名前付き関節座標:
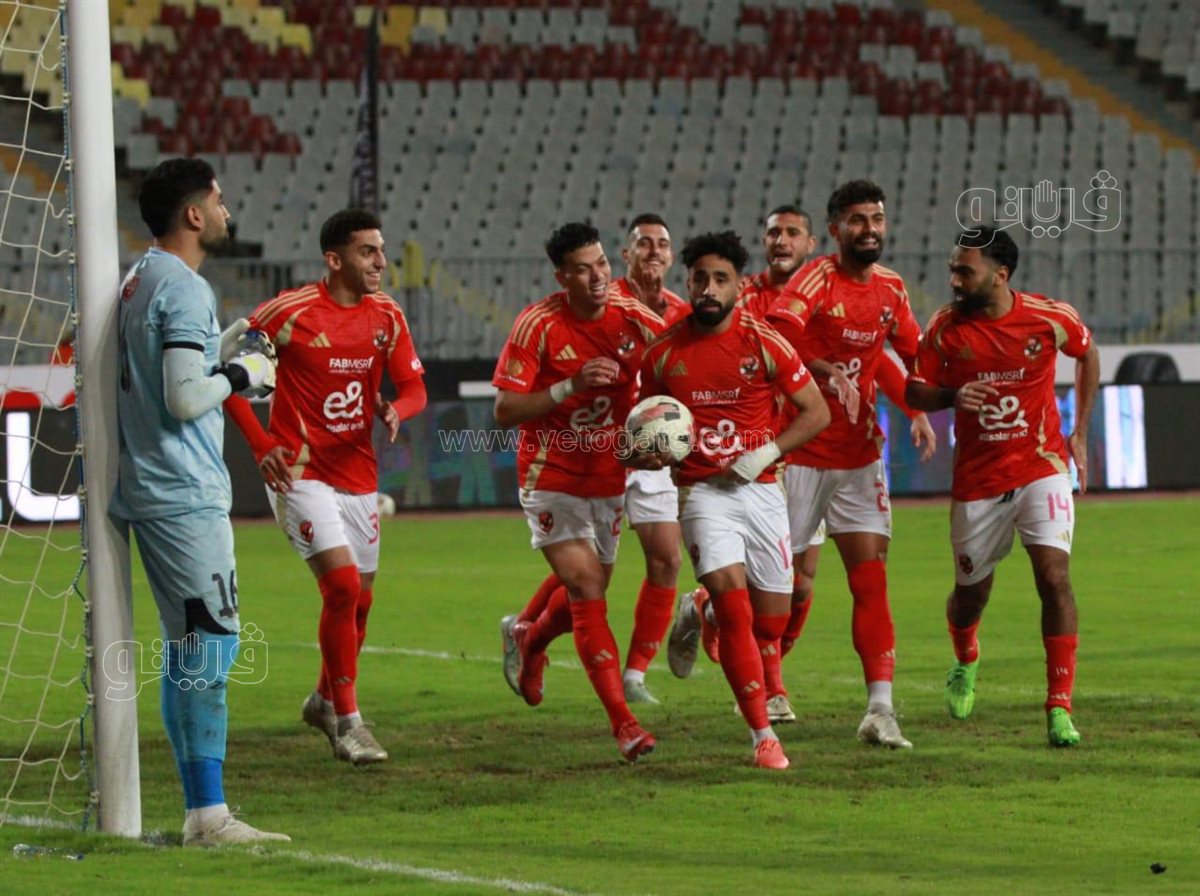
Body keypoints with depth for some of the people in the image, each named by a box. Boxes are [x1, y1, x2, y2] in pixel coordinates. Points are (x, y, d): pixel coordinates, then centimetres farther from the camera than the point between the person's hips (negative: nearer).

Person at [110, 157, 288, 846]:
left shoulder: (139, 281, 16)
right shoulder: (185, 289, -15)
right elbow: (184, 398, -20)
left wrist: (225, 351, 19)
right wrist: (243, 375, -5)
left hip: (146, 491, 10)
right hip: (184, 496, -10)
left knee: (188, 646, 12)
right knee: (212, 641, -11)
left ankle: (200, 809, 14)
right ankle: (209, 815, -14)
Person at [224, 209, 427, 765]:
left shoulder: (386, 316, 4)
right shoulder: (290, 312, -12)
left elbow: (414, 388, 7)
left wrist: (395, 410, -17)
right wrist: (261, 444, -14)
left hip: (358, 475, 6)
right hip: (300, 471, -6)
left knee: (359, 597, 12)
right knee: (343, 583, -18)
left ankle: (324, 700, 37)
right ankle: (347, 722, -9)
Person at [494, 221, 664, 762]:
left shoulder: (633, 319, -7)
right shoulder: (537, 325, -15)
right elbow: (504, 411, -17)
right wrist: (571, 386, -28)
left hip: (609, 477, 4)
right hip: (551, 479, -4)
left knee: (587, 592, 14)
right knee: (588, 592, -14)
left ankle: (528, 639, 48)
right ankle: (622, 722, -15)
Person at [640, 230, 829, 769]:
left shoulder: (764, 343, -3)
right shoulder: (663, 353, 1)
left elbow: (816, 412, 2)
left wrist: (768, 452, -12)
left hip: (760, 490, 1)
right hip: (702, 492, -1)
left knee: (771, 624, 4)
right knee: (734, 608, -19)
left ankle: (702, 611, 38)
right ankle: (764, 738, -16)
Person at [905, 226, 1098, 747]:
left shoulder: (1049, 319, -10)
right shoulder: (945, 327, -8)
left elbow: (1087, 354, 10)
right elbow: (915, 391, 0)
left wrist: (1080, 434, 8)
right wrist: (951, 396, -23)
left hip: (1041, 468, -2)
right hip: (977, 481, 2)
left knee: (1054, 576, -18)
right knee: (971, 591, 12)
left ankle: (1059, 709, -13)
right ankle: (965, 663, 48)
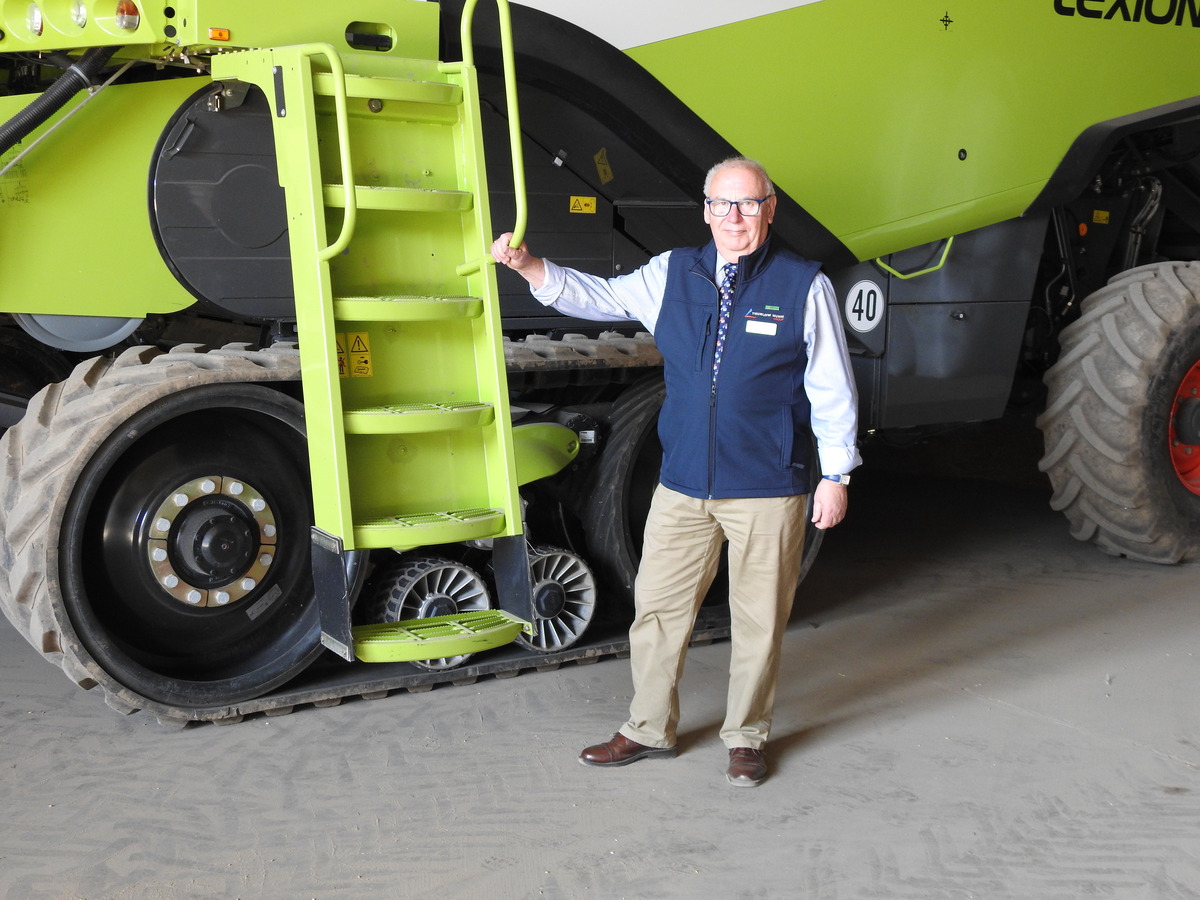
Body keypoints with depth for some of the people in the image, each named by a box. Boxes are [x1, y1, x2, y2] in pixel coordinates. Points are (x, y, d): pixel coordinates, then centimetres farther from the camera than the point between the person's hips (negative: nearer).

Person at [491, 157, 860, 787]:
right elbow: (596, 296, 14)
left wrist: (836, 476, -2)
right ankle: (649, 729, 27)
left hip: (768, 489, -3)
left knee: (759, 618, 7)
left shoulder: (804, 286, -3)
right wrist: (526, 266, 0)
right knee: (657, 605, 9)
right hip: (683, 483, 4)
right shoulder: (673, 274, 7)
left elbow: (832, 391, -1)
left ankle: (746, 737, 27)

◆ 課題 ◆
上の項目をすべて書き直し、「right knee」を「R knee」に置き換えてください。それ以外は一切変えず、画像は出力に含めないでください。

◆ 出力結果 ◆
Body keypoints with depth for some of the people in the image, each named by a box. Boxes are [x1, y1, x2, y2] in pixel coordinates. Points are (x, y, d): pixel coordinates, then centimetres farther from the camera than the point between the person's hips (negative: nearer).

Person at [110, 157, 288, 846]:
left shoulder: (139, 281, 16)
right shoulder: (185, 289, -15)
right elbow: (184, 398, -20)
left wrist: (225, 351, 19)
right wrist: (243, 375, -5)
left hip: (146, 491, 10)
right hip: (184, 496, -10)
left knee: (188, 646, 12)
R knee: (212, 641, -11)
left ankle: (200, 809, 14)
right ankle: (209, 815, -14)
Person at [224, 209, 427, 765]:
left shoulder: (386, 316, 4)
right shoulder: (290, 312, -12)
left elbow: (414, 388, 7)
left wrist: (395, 410, -17)
right wrist: (261, 444, -14)
left hip: (358, 475, 6)
right hip: (300, 471, -6)
left knee: (359, 597, 12)
R knee: (343, 583, -18)
left ankle: (324, 700, 37)
right ankle: (347, 722, -9)
Person at [494, 221, 664, 762]:
left shoulder: (633, 319, -7)
right shoulder: (537, 325, -15)
right elbow: (504, 411, -17)
right wrist: (571, 386, -28)
left hip: (609, 477, 4)
right hip: (551, 479, -4)
left knee: (587, 592, 14)
R knee: (588, 592, -14)
left ankle: (528, 639, 48)
right ankle: (622, 722, -15)
Person at [640, 230, 829, 769]:
left shoulder: (764, 343, -3)
right shoulder: (663, 353, 1)
left elbow: (816, 412, 2)
left wrist: (768, 452, -12)
left hip: (760, 490, 1)
right hip: (702, 492, -1)
left knee: (771, 624, 4)
R knee: (734, 608, -19)
left ankle: (702, 611, 38)
right ankle: (764, 738, -16)
Person at [905, 226, 1098, 747]:
left shoulder: (1049, 319, -10)
right shoulder: (945, 327, -8)
left elbow: (1087, 354, 10)
right elbow: (915, 391, 0)
left wrist: (1080, 434, 8)
right wrist: (951, 396, -23)
left hip: (1041, 468, -2)
right hip: (977, 481, 2)
left knee: (1054, 576, -18)
R knee: (971, 591, 12)
left ankle: (1059, 709, -13)
right ankle: (965, 663, 48)
Body keypoints with depth for some of the people in the image, each named by a box. Boxes are [x1, y1, x2, y2] in pixel coordinates. Points are (x, y, d): pixel coordinates, then centimetres farther from the camera than the point between the person's hips (negative: nearer).

Person at [491, 157, 860, 787]:
right elbow: (596, 296, 14)
left wrist: (836, 476, -2)
right ankle: (649, 729, 27)
left hip: (768, 489, -3)
left knee: (759, 618, 7)
left shoulder: (804, 286, -3)
right wrist: (526, 266, 0)
R knee: (657, 605, 9)
right hip: (683, 483, 4)
right shoulder: (673, 274, 7)
left elbow: (832, 391, -1)
left ankle: (746, 737, 27)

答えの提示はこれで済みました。